Rien n'est si agréable que la punition d'un fripon ; mais ce qui a déplu, c'est que l'aubergiste rend à l'émigré, sur les trois louis du déjeuner, les soixante-quatre francs qu'on lui a pris de trop pour son bois. On a trouvé cette restitution mesquine et triviale : on a aussi désapprouvé les plaintes réitérées de l'émigré français qui s'afflige de ce que sa femme, qui est en couche, ne peut supporter l'odeur du charbon de terre, et le met dans la nécessité d'acheter du bois. Le détail a paru ignoble. L'émigré français a d'ailleurs un triste rôle, et ne brille pas sur la scène auprès de l'aubergiste et du marchand de bois : il s'est cependant relevé au dénouement, en donnant les soixante-quatre francs qu'on lui a rendus à un petit garçon nommé Claude, qui s'est jeté dans l'eau courageusement pour sauver la vie à un enfant prêt à se noyer. Le don de l'émigré, joint à la libéralité plus considérable du seigneur du lieu, facilite le mariage de Claude avec la fille de l'aubergiste.

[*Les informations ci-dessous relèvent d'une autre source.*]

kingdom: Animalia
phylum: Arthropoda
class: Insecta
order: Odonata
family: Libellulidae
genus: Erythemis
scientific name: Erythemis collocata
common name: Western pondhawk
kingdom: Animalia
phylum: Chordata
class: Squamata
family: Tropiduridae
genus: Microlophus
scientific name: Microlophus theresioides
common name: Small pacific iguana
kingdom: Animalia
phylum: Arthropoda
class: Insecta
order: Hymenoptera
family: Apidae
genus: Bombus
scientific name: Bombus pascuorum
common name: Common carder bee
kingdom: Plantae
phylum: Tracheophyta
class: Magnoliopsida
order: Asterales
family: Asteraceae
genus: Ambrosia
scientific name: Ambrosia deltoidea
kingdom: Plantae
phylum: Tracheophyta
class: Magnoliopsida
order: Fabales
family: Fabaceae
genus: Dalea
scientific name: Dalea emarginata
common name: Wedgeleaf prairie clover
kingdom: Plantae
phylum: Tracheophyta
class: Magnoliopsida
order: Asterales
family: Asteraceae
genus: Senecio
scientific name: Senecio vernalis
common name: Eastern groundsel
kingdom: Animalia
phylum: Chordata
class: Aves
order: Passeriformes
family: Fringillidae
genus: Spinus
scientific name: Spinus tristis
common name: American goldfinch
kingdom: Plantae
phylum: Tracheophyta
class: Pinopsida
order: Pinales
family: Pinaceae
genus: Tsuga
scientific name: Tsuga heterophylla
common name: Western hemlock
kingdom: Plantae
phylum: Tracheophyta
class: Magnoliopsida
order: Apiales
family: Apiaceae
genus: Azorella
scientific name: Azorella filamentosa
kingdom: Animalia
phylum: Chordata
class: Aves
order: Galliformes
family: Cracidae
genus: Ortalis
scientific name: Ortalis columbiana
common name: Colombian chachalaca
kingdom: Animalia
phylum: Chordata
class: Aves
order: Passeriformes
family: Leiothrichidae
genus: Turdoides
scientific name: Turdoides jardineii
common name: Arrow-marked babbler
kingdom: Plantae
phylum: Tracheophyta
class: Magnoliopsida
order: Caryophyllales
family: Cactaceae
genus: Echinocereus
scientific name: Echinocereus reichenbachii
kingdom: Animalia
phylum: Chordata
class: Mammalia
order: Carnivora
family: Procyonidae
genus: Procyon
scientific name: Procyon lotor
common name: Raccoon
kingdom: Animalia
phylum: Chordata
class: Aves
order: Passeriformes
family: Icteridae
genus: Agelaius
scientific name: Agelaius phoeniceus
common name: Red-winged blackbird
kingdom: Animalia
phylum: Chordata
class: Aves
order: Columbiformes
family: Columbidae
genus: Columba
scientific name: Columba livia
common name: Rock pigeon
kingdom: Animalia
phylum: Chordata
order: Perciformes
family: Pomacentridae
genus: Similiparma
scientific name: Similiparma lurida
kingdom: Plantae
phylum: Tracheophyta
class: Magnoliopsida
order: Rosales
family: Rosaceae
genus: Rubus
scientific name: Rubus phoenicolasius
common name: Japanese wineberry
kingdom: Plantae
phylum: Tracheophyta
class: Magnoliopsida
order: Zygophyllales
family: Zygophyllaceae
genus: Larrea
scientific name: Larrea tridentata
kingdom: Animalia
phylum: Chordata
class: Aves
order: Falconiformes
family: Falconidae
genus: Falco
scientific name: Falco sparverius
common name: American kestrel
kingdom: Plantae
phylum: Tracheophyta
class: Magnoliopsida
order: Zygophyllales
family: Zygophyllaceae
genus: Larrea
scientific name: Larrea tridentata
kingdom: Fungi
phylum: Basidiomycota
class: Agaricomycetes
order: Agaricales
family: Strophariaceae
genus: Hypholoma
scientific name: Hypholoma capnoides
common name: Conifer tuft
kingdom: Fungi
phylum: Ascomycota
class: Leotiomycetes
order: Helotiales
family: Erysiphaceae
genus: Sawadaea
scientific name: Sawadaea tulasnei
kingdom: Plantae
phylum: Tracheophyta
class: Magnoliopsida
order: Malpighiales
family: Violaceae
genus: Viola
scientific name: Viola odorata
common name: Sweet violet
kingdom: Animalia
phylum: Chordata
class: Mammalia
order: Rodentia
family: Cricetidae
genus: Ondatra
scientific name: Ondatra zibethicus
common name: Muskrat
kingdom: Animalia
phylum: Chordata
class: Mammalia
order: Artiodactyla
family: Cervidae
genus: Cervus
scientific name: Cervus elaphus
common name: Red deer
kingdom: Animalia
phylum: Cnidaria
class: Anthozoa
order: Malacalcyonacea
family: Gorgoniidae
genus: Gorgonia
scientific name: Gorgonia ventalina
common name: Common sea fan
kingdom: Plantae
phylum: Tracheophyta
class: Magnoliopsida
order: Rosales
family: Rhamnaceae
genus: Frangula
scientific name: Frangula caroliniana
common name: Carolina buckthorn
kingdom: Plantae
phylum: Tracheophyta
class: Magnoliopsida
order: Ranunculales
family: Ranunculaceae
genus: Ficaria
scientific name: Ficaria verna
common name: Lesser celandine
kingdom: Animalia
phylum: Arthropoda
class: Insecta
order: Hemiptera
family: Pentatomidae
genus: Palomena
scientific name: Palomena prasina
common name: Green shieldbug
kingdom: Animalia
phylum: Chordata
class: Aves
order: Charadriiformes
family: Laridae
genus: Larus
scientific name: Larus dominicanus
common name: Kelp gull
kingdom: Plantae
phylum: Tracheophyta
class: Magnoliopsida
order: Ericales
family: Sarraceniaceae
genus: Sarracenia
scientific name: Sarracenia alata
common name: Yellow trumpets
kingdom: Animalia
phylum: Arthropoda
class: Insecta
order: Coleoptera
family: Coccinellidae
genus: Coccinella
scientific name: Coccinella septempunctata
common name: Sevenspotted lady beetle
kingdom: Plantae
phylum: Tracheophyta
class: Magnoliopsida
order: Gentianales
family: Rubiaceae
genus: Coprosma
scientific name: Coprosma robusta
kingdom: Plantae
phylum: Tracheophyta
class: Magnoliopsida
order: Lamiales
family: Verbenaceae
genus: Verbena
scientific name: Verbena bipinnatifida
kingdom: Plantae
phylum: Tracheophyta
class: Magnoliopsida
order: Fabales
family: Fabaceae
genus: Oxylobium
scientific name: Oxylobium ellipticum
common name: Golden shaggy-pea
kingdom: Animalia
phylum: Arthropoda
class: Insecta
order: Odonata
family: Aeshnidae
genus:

Ce vaudeville est tout à la fois édifiant et gai. Joly est très comique dans le rôle du Bas-Normand; Melle. Minette, rentrée depuis quelque temps à ce théâtre y joue avec beaucoup de naïveté le rôle de la fille de l'aubergiste : c'est Saint-Léger qui représente cet honnête aubergiste, redresseur des torts ; son chant et son jeu ont la rondeur convenable. L'anecdote qui a fourni le sujet est bien peu de chose : l'ouvrage se soutient par de jolis couplets et par la caricature plaisante du Bas-Normand. Il y avait sans doute au parterre quelques spectateurs de Vire ou de Caen, qui, pour venger l'honneur national, ont voulu chicaner les auteurs, et leur intenter procès; mais les auteurs ont été demandés et nommés nonobstant clameur de haro ; ce sont MM. Baré, Badet et Desfontaines.